Gimby nie znają, lecz czy my znamy gimby?
Profesor Pimko i Adam Miauczyński odchodzą do lamusa, bo oto do akcji wkracza pani Pe – najistotniej przebojowa anglistka, z jaką kiedykolwiek mieliście do czynienia! Choć praca w gimnazjum to nie bułka z masłem, ona idealnie wie, jak radzić sobie z Szatanami, czyli swoimi uczniami. I co więcej - kocha to, co robi, traktując każdy dzień jako świeże wyzwanie i … powód do śmiechu!
Pełna autentycznych emocji i wspomnień, spisywana na przestrzeni ośmiu lat pracy w gimnazjum, powieść Lidii Pernak wciąga od pierwszych stron, bawiąc i wzruszając jednocześnie. Jeśli nie wierzycie, iż nauczyciel może posiadać poczucie humoru i traktować swój zawód jako najlepszą rzecz, jaka spotkała go w życiu, „Pszepani" udowodni wam, jak wyjątkowo się mylicie!
„Ponieważ z racji wzrostu i dobrych genów z reguły nie wyróżniam się podczas przerw z Szatańskiego tłumu (ileż to razy byłam obsobaczana poprzez Dyrekcję, że mnie na dyżurze nie było, w trakcie gdy grzecznie i aktywnie od pierwszych chwil patrolowałam korytarze – i na co miałam dziesiątki świadków – to nie zliczę), czasem stałam w tłumie całkiem incognito. I stanęłam tak kiedyś podczas przerwy w gromadzącym się tłumku przy tablicy zastępstw, aby sprawdzić, czy jest tam coś na następny dzień związanego z moją osobą, i poczułam szturchnięcie jakiegoś buńczucznego pierwszaka:
– Ej, która to jest ta Lidka? – zapytał, patrząc prosto na mnie. Nie na tłumek. Na mnie.
Ja się tylko uśmiechnęłam, absolutnie i całkowicie szczerze ubawiona.
Zareagował któryś ze starszych, bardziej obytych Szatanów:
– O stary, aleś umoczył.
Skłoniłam się i poszłam, pozostawiając kwestie tłumaczenia własnemu biegowi.

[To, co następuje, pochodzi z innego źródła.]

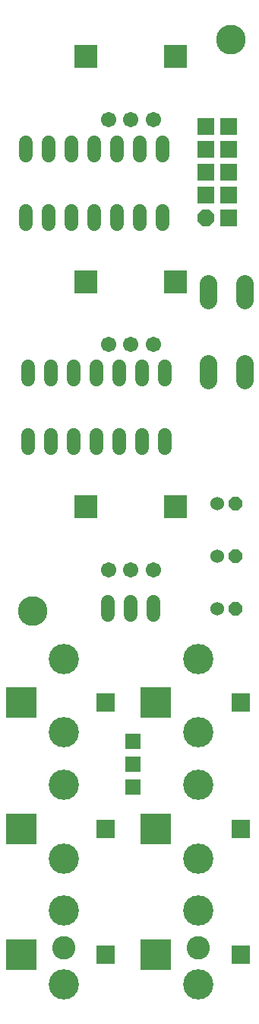
<source format=gts>
G75*
%MOIN*%
%OFA0B0*%
%FSLAX24Y24*%
%IPPOS*%
%LPD*%
%AMOC8*
5,1,8,0,0,1.08239X$1,22.5*
%
%ADD10C,0.1024*%
%ADD11C,0.1300*%
%ADD12OC8,0.0600*%
%ADD13C,0.0600*%
%ADD14C,0.0752*%
%ADD15OC8,0.0740*%
%ADD16R,0.0740X0.0740*%
%ADD17R,0.1346X0.1346*%
%ADD18C,0.1326*%
%ADD19R,0.0808X0.0808*%
%ADD20C,0.0600*%
%ADD21R,0.0985X0.0985*%
%ADD22C,0.0674*%
%ADD23R,0.0680X0.0680*%
D10*
X003058Y002760D03*
X008983Y002760D03*
D11*
X001708Y017510D03*
X010408Y042510D03*
D12*
X010608Y022210D03*
X010608Y019910D03*
X010608Y017610D03*
D13*
X009808Y017610D03*
X009808Y019910D03*
X009808Y022210D03*
D14*
X009408Y027604D02*
X009408Y028316D01*
X009408Y031104D02*
X009408Y031816D01*
X011008Y031816D02*
X011008Y031104D01*
X011008Y028316D02*
X011008Y027604D01*
D15*
X009308Y034710D03*
D16*
X009308Y035710D03*
X009308Y036710D03*
X009308Y037710D03*
X009308Y038710D03*
X010308Y038710D03*
X010308Y037710D03*
X010308Y036710D03*
X010308Y035710D03*
X010308Y034710D03*
D17*
X001211Y002457D03*
X001211Y007969D03*
X001211Y013481D03*
X007116Y013481D03*
X007116Y007969D03*
X007116Y002457D03*
D18*
X008967Y001158D03*
X008967Y004386D03*
X008967Y006670D03*
X008967Y009898D03*
X008967Y012182D03*
X008967Y015410D03*
X003061Y015410D03*
X003061Y012182D03*
X003061Y009898D03*
X003061Y006670D03*
X003061Y004386D03*
X003061Y001158D03*
D19*
X004911Y002457D03*
X004911Y007969D03*
X004911Y013481D03*
X010817Y013481D03*
X010817Y007969D03*
X010817Y002457D03*
D20*
X007008Y017330D02*
X007008Y017890D01*
X006008Y017890D02*
X006008Y017330D01*
X005008Y017330D02*
X005008Y017890D01*
X004508Y024630D02*
X004508Y025190D01*
X004508Y027630D02*
X004508Y028190D01*
X003508Y028190D02*
X003508Y027630D01*
X003508Y025190D02*
X003508Y024630D01*
X002508Y024630D02*
X002508Y025190D01*
X002508Y027630D02*
X002508Y028190D01*
X001508Y028190D02*
X001508Y027630D01*
X001508Y025190D02*
X001508Y024630D01*
X001408Y034430D02*
X001408Y034990D01*
X001408Y037430D02*
X001408Y037990D01*
X002408Y037990D02*
X002408Y037430D01*
X002408Y034990D02*
X002408Y034430D01*
X003408Y034430D02*
X003408Y034990D01*
X003408Y037430D02*
X003408Y037990D01*
X004408Y037990D02*
X004408Y037430D01*
X004408Y034990D02*
X004408Y034430D01*
X005408Y034430D02*
X005408Y034990D01*
X005408Y037430D02*
X005408Y037990D01*
X006408Y037990D02*
X006408Y037430D01*
X006408Y034990D02*
X006408Y034430D01*
X007408Y034430D02*
X007408Y034990D01*
X007408Y037430D02*
X007408Y037990D01*
X007508Y028190D02*
X007508Y027630D01*
X007508Y025190D02*
X007508Y024630D01*
X006508Y024630D02*
X006508Y025190D01*
X006508Y027630D02*
X006508Y028190D01*
X005508Y028190D02*
X005508Y027630D01*
X005508Y025190D02*
X005508Y024630D01*
D21*
X004045Y022064D03*
X004045Y031906D03*
X004045Y041749D03*
X007982Y041749D03*
X007982Y031906D03*
X007982Y022064D03*
D22*
X006998Y019308D03*
X006014Y019308D03*
X005029Y019308D03*
X005029Y029150D03*
X006014Y029150D03*
X006998Y029150D03*
X006998Y038993D03*
X006014Y038993D03*
X005029Y038993D03*
D23*
X006108Y011810D03*
X006108Y010810D03*
X006108Y009810D03*
M02*

</source>
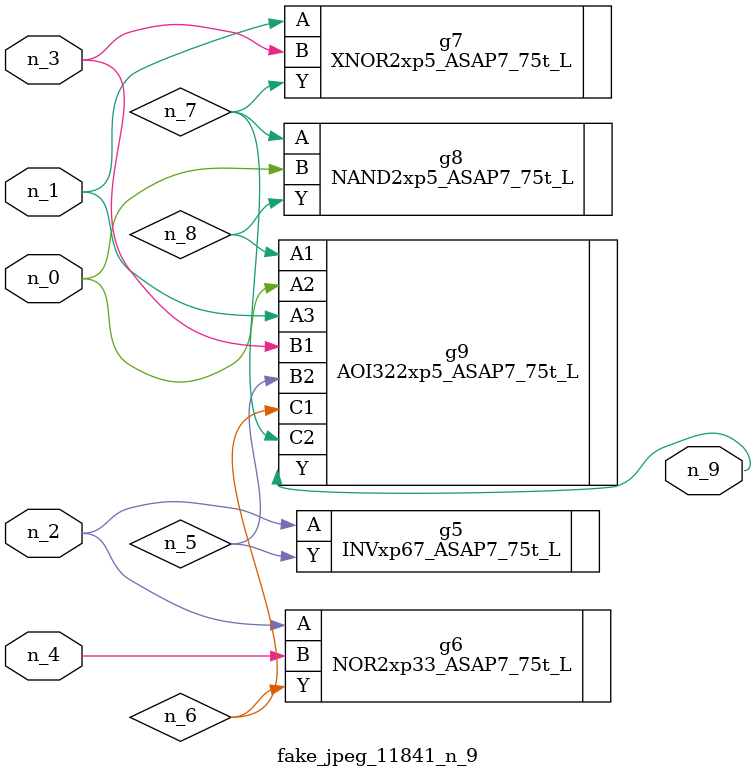
<source format=v>
module fake_jpeg_11841_n_9 (n_3, n_2, n_1, n_0, n_4, n_9);

input n_3;
input n_2;
input n_1;
input n_0;
input n_4;

output n_9;

wire n_8;
wire n_6;
wire n_5;
wire n_7;

INVxp67_ASAP7_75t_L g5 ( 
.A(n_2),
.Y(n_5)
);

NOR2xp33_ASAP7_75t_L g6 ( 
.A(n_2),
.B(n_4),
.Y(n_6)
);

XNOR2xp5_ASAP7_75t_L g7 ( 
.A(n_1),
.B(n_3),
.Y(n_7)
);

NAND2xp5_ASAP7_75t_L g8 ( 
.A(n_7),
.B(n_0),
.Y(n_8)
);

AOI322xp5_ASAP7_75t_L g9 ( 
.A1(n_8),
.A2(n_0),
.A3(n_1),
.B1(n_3),
.B2(n_5),
.C1(n_6),
.C2(n_7),
.Y(n_9)
);


endmodule
</source>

Udało mi się usłyszeć na odchodnym tylko:
– Nie, ona jest spoko, nic ci nie grozi. Tylko będzie się nabijać miesiąc.
Prawda to.
Lidia Pernak – nauczycielka angielskiego (lub jak sama siebie opisuje „chaotycznie-artystycznie zorganizowana, teoretycznie dorosła, językowa trenerka-standupperka") z wieloletnim stażem. Na własnej skórze, jednocześnie jako uczennica, jak i prowadząca zajęcia, przekonała się czym było gimnazjum. Od 2017 roku prowadzi Facebookową stronę „Pszepani", gdzie regularnie i z dużą dawką humoru opisuje niecodzienne sytuacje, czyni obserwacje i wysnuwa wnioski oraz dzieli się opowieściami o swoich pedagogiczno-wychowawczych przygodach w czasie rzeczywistym z nieco szerszą publicznością.
zebrane w Z dziennika Pani Pe notatki są debiutem literackim autorki.
Tytuł Z dziennika Pani Pe Autor Lidia Pernak Wydawnictwo Novae Res EAN 9788382190366 ISBN 9788382190366 Kategoria Literatura\Literatura faktu ilość stron 390 Rok wydania 2020 Oprawa Miękka Wydanie 1
Opinie i recenzje użytkowników
Dodaj opinie lub recenzję dla Z dziennika pani pe - lidia pernak. Twój komentarz zostanie wyświetlony po moderacji.